We die daily.

This is what I told a student in the summer continuing education class I teach on Process Theology as Spiritual Liberation.
She asked, “What about life after death?” And my first response, without much thought came in these three words:

“We die daily.”

“And,” I continued, “we rise again.”

It’s a core principle of what I study, teach and experience: change involves loss.

Things always change. We change. We grow. We evolve. We have new experiences. So do those around us. We aren’t who we were ten years ago, a year ago, yesterday. We are new people. And who we were, is gone. There is loss. Most loss is negligible – shedding skin cells, the hair that’s caught in the comb when we do our hair, a past breath …

We die daily.

I’ve long experienced depression as loss. Depression is losing when I want to win. I lose myself. I lose my mind. I lose the things I want to do. I lose to paralysis, to moving slowing, and to feeling my mind turn into sludge. It’s not the normal loss that comes with change. It’s worse. It hurts more. The losses are bigger. I feel each one, and I want back what disappeared.

And then I remembered:

We die daily. We all lose.

So I’m going to write about that for awhile. I stopped writing and blogging and coming to you all with my vulnerable self because the losses of the last few years of my life have cracked me wide open. I was afraid that if I wrote, I would bleed all over the page. I thought that if I wrote, I would be a blubbering mass of achy senseless words. And because I don’t think I’m unique in my pain. I know other people – and have statistics on many more – who have lost what I’m losing.

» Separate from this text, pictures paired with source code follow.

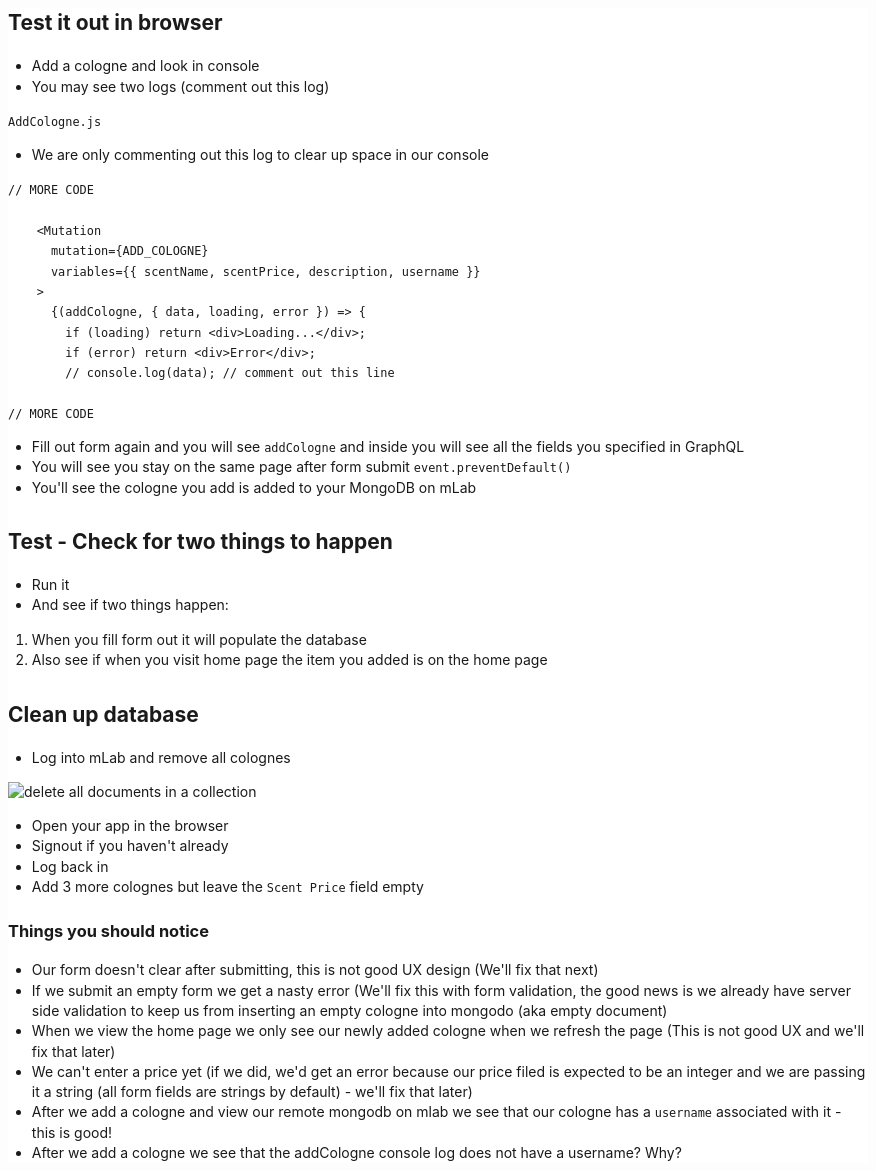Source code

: ## Test it out in browser
* Add a cologne and look in console
* You may see two logs (comment out this log)

`AddCologne.js`

* We are only commenting out this log to clear up space in our console

```
// MORE CODE

    <Mutation
      mutation={ADD_COLOGNE}
      variables={{ scentName, scentPrice, description, username }}
    >
      {(addCologne, { data, loading, error }) => {
        if (loading) return <div>Loading...</div>;
        if (error) return <div>Error</div>;
        // console.log(data); // comment out this line

// MORE CODE
```

* Fill out form again and you will see `addCologne` and inside you will see all the fields you specified in GraphQL
* You will see you stay on the same page after form submit `event.preventDefault()`
* You'll see the cologne you add is added to your MongoDB on mLab

## Test - Check for two things to happen
* Run it
* And see if two things happen:

1. When you fill form out it will populate the database
2. Also see if when you visit home page the item you added is on the home page

## Clean up database
* Log into mLab and remove all colognes

![delete all documents in a collection](https://i.imgur.com/9JpjY5m.png)

* Open your app in the browser
* Signout if you haven't already
* Log back in
* Add 3 more colognes but leave the `Scent Price` field empty

### Things you should notice
* Our form doesn't clear after submitting, this is not good UX design (We'll fix that next)
* If we submit an empty form we get a nasty error (We'll fix this with form validation, the good news is we already have server side validation to keep us from inserting an empty cologne into mongodo (aka empty document)
* When we view the home page we only see our newly added cologne when we refresh the page (This is not good UX and we'll fix that later)
* We can't enter a price yet (if we did, we'd get an error because our price filed is expected to be an integer and we are passing it a string (all form fields are strings by default) - we'll fix that later)
* After we add a cologne and view our remote mongodb on mlab we see that our cologne has a `username` associated with it - this is good!
* After we add a cologne we see that the addCologne console log does not have a username? Why?
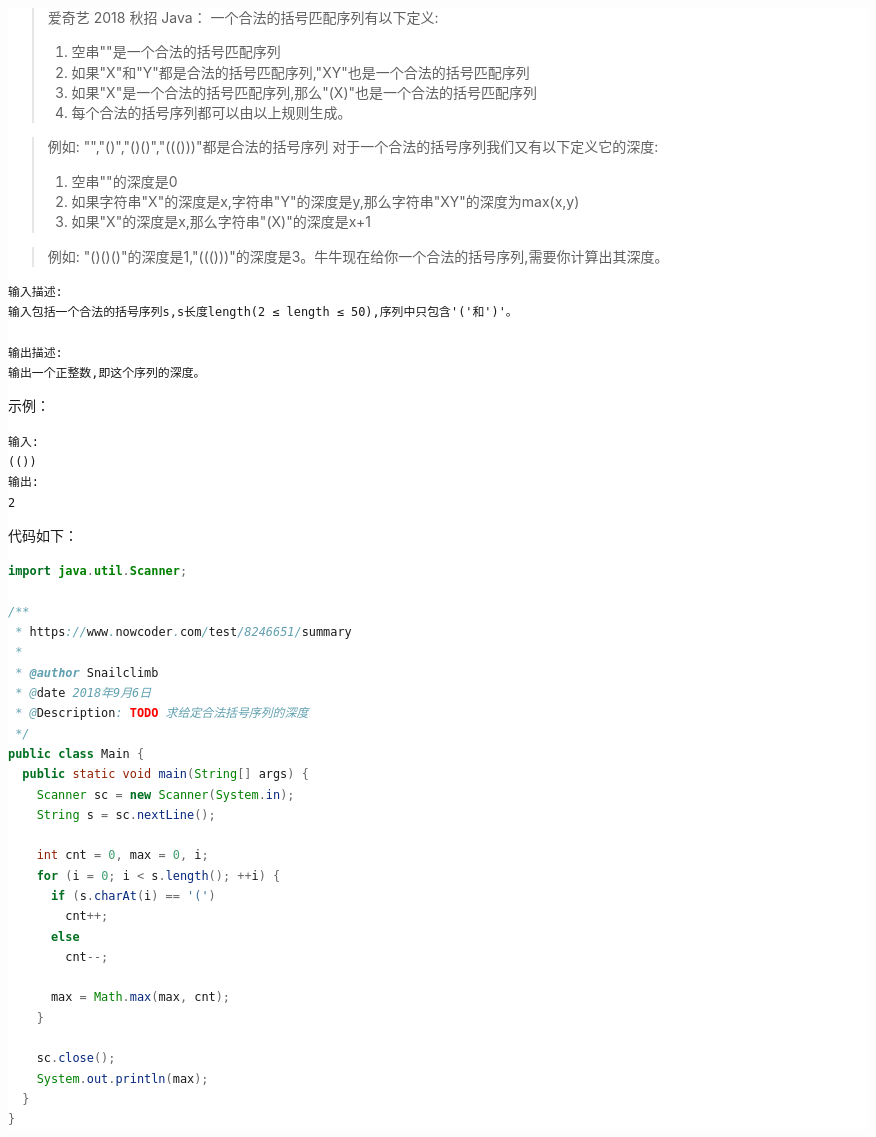 > 爱奇艺 2018 秋招 Java：
> 一个合法的括号匹配序列有以下定义:
>
> 1. 空串""是一个合法的括号匹配序列
> 2.  如果"X"和"Y"都是合法的括号匹配序列,"XY"也是一个合法的括号匹配序列
> 3. 如果"X"是一个合法的括号匹配序列,那么"(X)"也是一个合法的括号匹配序列
> 4. 每个合法的括号序列都可以由以上规则生成。

> 例如: "","()","()()","((()))"都是合法的括号序列
> 对于一个合法的括号序列我们又有以下定义它的深度:
>
> 1. 空串""的深度是0
> 2. 如果字符串"X"的深度是x,字符串"Y"的深度是y,那么字符串"XY"的深度为max(x,y)   
> 3. 如果"X"的深度是x,那么字符串"(X)"的深度是x+1

> 例如: "()()()"的深度是1,"((()))"的深度是3。牛牛现在给你一个合法的括号序列,需要你计算出其深度。 

```shell
输入描述:
输入包括一个合法的括号序列s,s长度length(2 ≤ length ≤ 50),序列中只包含'('和')'。

输出描述:
输出一个正整数,即这个序列的深度。
```

示例：

```shell
输入:
(())
输出:
2
```



代码如下：

```java
import java.util.Scanner;

/**
 * https://www.nowcoder.com/test/8246651/summary
 * 
 * @author Snailclimb
 * @date 2018年9月6日
 * @Description: TODO 求给定合法括号序列的深度
 */
public class Main {
  public static void main(String[] args) {
    Scanner sc = new Scanner(System.in);
    String s = sc.nextLine();
      
    int cnt = 0, max = 0, i;
    for (i = 0; i < s.length(); ++i) {
      if (s.charAt(i) == '(')
        cnt++;
      else
        cnt--;
        
      max = Math.max(max, cnt);
    }
      
    sc.close();
    System.out.println(max);
  }
}
```
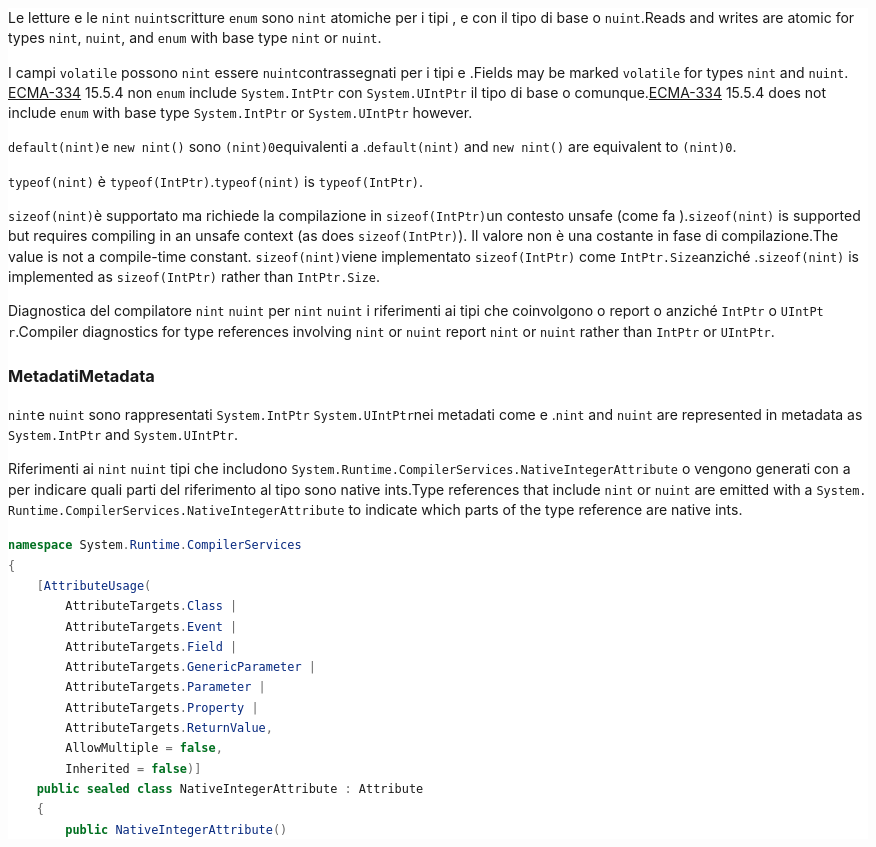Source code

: <span data-ttu-id="5715d-245">Le letture e le `nint` `nuint`scritture `enum` sono `nint` atomiche per i tipi , e con il tipo di base o `nuint`.</span><span class="sxs-lookup"><span data-stu-id="5715d-245">Reads and writes are atomic for types `nint`, `nuint`, and `enum` with base type `nint` or `nuint`.</span></span>

<span data-ttu-id="5715d-246">I campi `volatile` possono `nint` essere `nuint`contrassegnati per i tipi e .</span><span class="sxs-lookup"><span data-stu-id="5715d-246">Fields may be marked `volatile` for types `nint` and `nuint`.</span></span>
<span data-ttu-id="5715d-247">[ECMA-334](https://www.ecma-international.org/publications/files/ECMA-ST/ECMA-334.pdf) 15.5.4 non `enum` include `System.IntPtr` con `System.UIntPtr` il tipo di base o comunque.</span><span class="sxs-lookup"><span data-stu-id="5715d-247">[ECMA-334](https://www.ecma-international.org/publications/files/ECMA-ST/ECMA-334.pdf) 15.5.4 does not include `enum` with base type `System.IntPtr` or `System.UIntPtr` however.</span></span>

<span data-ttu-id="5715d-248">`default(nint)`e `new nint()` sono `(nint)0`equivalenti a .</span><span class="sxs-lookup"><span data-stu-id="5715d-248">`default(nint)` and `new nint()` are equivalent to `(nint)0`.</span></span>

<span data-ttu-id="5715d-249">`typeof(nint)` è `typeof(IntPtr)`.</span><span class="sxs-lookup"><span data-stu-id="5715d-249">`typeof(nint)` is `typeof(IntPtr)`.</span></span>

<span data-ttu-id="5715d-250">`sizeof(nint)`è supportato ma richiede la compilazione in `sizeof(IntPtr)`un contesto unsafe (come fa ).</span><span class="sxs-lookup"><span data-stu-id="5715d-250">`sizeof(nint)` is supported but requires compiling in an unsafe context (as does `sizeof(IntPtr)`).</span></span>
<span data-ttu-id="5715d-251">Il valore non è una costante in fase di compilazione.</span><span class="sxs-lookup"><span data-stu-id="5715d-251">The value is not a compile-time constant.</span></span>
<span data-ttu-id="5715d-252">`sizeof(nint)`viene implementato `sizeof(IntPtr)` come `IntPtr.Size`anziché .</span><span class="sxs-lookup"><span data-stu-id="5715d-252">`sizeof(nint)` is implemented as `sizeof(IntPtr)` rather than `IntPtr.Size`.</span></span>

<span data-ttu-id="5715d-253">Diagnostica del compilatore `nint` `nuint` per `nint` `nuint` i riferimenti ai tipi che coinvolgono o report o anziché `IntPtr` o `UIntPtr`.</span><span class="sxs-lookup"><span data-stu-id="5715d-253">Compiler diagnostics for type references involving `nint` or `nuint` report `nint` or `nuint` rather than `IntPtr` or `UIntPtr`.</span></span>

### <a name="metadata"></a><span data-ttu-id="5715d-254">Metadati</span><span class="sxs-lookup"><span data-stu-id="5715d-254">Metadata</span></span>

<span data-ttu-id="5715d-255">`nint`e `nuint` sono rappresentati `System.IntPtr` `System.UIntPtr`nei metadati come e .</span><span class="sxs-lookup"><span data-stu-id="5715d-255">`nint` and `nuint` are represented in metadata as `System.IntPtr` and `System.UIntPtr`.</span></span>

<span data-ttu-id="5715d-256">Riferimenti ai `nint` `nuint` tipi che includono `System.Runtime.CompilerServices.NativeIntegerAttribute` o vengono generati con a per indicare quali parti del riferimento al tipo sono native ints.</span><span class="sxs-lookup"><span data-stu-id="5715d-256">Type references that include `nint` or `nuint` are emitted with a `System.Runtime.CompilerServices.NativeIntegerAttribute` to indicate which parts of the type reference are native ints.</span></span>

```C#
namespace System.Runtime.CompilerServices
{
    [AttributeUsage(
        AttributeTargets.Class |
        AttributeTargets.Event |
        AttributeTargets.Field |
        AttributeTargets.GenericParameter |
        AttributeTargets.Parameter |
        AttributeTargets.Property |
        AttributeTargets.ReturnValue,
        AllowMultiple = false,
        Inherited = false)]
    public sealed class NativeIntegerAttribute : Attribute
    {
        public NativeIntegerAttribute()
```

I come to them over coffee or in the dark of night or in long phone conversations and ask them: My God, how did you survive? How have you made it to the other side?

They tell me. They give me practical day by day advice on how to literally put one foot in front of the other. And I have co-journeyers too. Friends who haven’t made it out yet – they hold me down and let me hold them down. We cry together. We hold each other up. We rage aloud. We hug each other’s babies. We honor what we have lost.

We die daily. And we rise again.

So I’m owning it publicly. Week by week, I’ll write about what I’m losing. How much it sucks. Why I don’t want to lose it. How I’d sell everything but my soul to get it back.

And how, in the middle of it, I choose life. Every day. Rising again.